– От их сиятельства графа Харитонова-Трофимьева очередной вестовой, – отвечал гвардеец. – К вашему благородию записка, – прибавил он, доставая из кармана сложенную и запечатанную облаткой[251] бумажку.
Черепов развернул записку и взглянул на почерк. Очевидно – почерк был женский.
"Господи! Неужели… Неужели
«Батюшке очень нужно зачем-то Вас видеть, – писано было в этой записке, – и так как я иногда по своей охоте разыгрываю, как Вам известно, роль его секретаря, то и спешу Вас уведомить, согласно его желанию, чтобы Вы приезжали к нам как можно скорее. Кстати, если хотите похвалить или покритиковать мой придворный сарафан, в котором я должна буду присутствовать на коронации и который только что привезен мне для окончательной примерки г-жою Ксавье, то поторопитесь Вашим приездом».
«Голубка моя! Дорогая!» – чуть было не вслух подумал обрадованный Черепов и, сунув кое-как записку в карман камзола, как ошалелый побежал вон из ресторана.
– Черепов!.. Вася!.. Друг! Куда ты? Что с тобою? – раздавались вослед ему голоса товарищей, изумленных этим поспешным и каким-то встревоженным бегством.
Корнет, не оборачиваясь, махнул им рукой и поспешил далее.
– Экой малый!.. Вот служака-то! Как спохватился вдруг! – пожимал плечами солидный капитан. – Ба! А ведь шпагу-то свою второпях и позабыл, – промолвил он, кинув случайный взгляд в угол, где стоял тяжелый кавалерийский палаш Черепова. – Эй! Сударь! Шпагу захватите! Шпагу! – кричал он ему вослед; но молодой адъютант, скрывшись за дверью, уже не слыхал этих восклицаний.
– Вестовой! Подожди-ка, брат, на минутку, захвати шпагу корнета да беги за ним как наискорее! – распорядился один из офицеров, вручая гвардейскому солдату оружие Черепова.

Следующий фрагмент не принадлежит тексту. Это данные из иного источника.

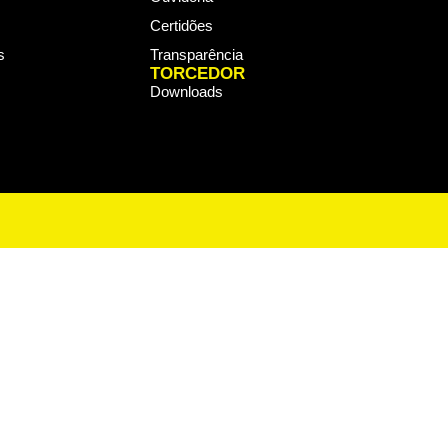
Certidões
s
Transparência
TORCEDOR
Downloads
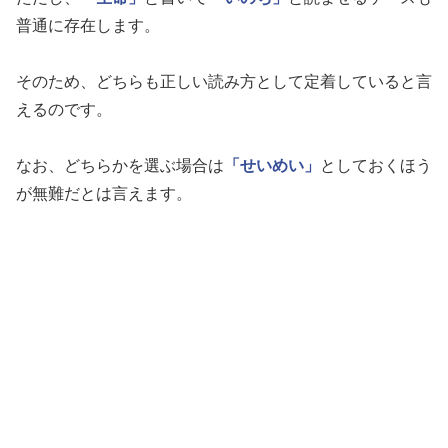
普通に存在します。
そのため、どちらも正しい読み方として定着していると言
えるのです。
なお、どちらかを選ぶ場合は
「せいめい」
としておくほう
が無難だとは言えます。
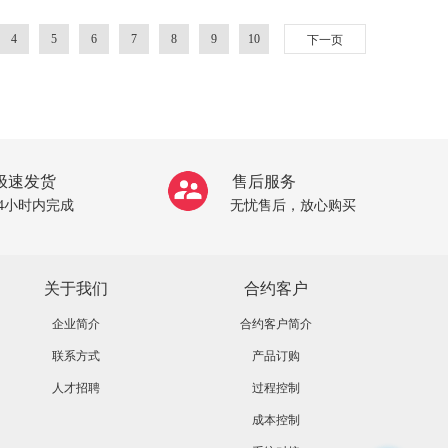
4
5
6
7
8
9
10
下一页
极速发货
售后服务
24小时内完成
无忧售后，放心购买
关于我们
合约客户
企业简介
合约客户简介
联系方式
产品订购
人才招聘
过程控制
成本控制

Тот принял палаш и пустился вдогонку за адъютантом.
Как назло, ни одного извозчика не было у подъезда ресторации. Черепов, проклиная и этот случай, и всех "ванек" на свете, спешно пустился шагать вдоль по Мойке, а вестовой что есть мочи нагонял его со шпагой и был уже в десяти шагах от своего офицера, как вдруг сзади обоих ясно и громко раздался чей-то повелительный и гневный голос:
– Солдат, стой!.. Господин офицер, стойте!..
Оба остановились, и в то же мгновение оба обернулись назад и замерли, окаменев в невольном испуге.
К ним, ухватив кучера за кушак и приподнявшись в одиночных легких санях, подъехал император.
– Чью несешь ты шпагу? – спросил государь вестового.
– Их благородия, – смущенно отвечал перепуганный гвардеец, указав глазами на Черепова.
– Их благородия? – повторил государь, принимая удивленный вид. – О?! Неужели! Стало быть, надо думать, что их благородию слишком тяжело носить свою шпагу, и она им, видимо, наскучила. Пожалуйте-ка сюда, господин офицер, приблизьтесь! – строго позвал он Черепова.
Тот подошел, не предвидя ничего доброго.
– Ага, так это вы?! – гневно воскликнул узнавший его император. – Так это вы, сударь!.. Весьма сожалею!.. Жалуя вас в офицеры моей гвардии, не чаял я, сударь, что вы окажетесь столь небережливы к своему чину и притом столь нежны, что даже шпагу будете считать себе отягощением.
Черепов, не постигая до сей минуты, в чем дело и за что такой гнев, торопливо ощупал свой левый бок и только тут с ужасом заметил, что он без шпаги.
– Ну, любезный, – продолжал государь, обращаясь к вестовому, – так как сему офицеру шпага его тяжела, то надень-ка ты ее на себя, а ему отдай штык свой с портупеей[252] – это оружие будет для него полегче.
Ошеломленный Черепов понял, что этими роковыми словами вестовой произведен в офицеры, а он разжалован в солдаты, и машинально надел на себя амуницию рядового.
– Ступай в полк, – говорил между тем государь гвардейцу, который живо подстегнул себе офицерское оружие, – явись твоему начальству и скажи, чтоб сего же дня при вечернем рапорте мне о тебе доложили. Как твое имя?
– Изот Нефедьев, ваше императорское величество!
– Хорошо, любезный! Ступай. А ты, – сверкнул государь глазами на Черепова, – становись на запятки!.. В крепость! – крикнул он затем кучеру – и бодрая лошадь помчалась.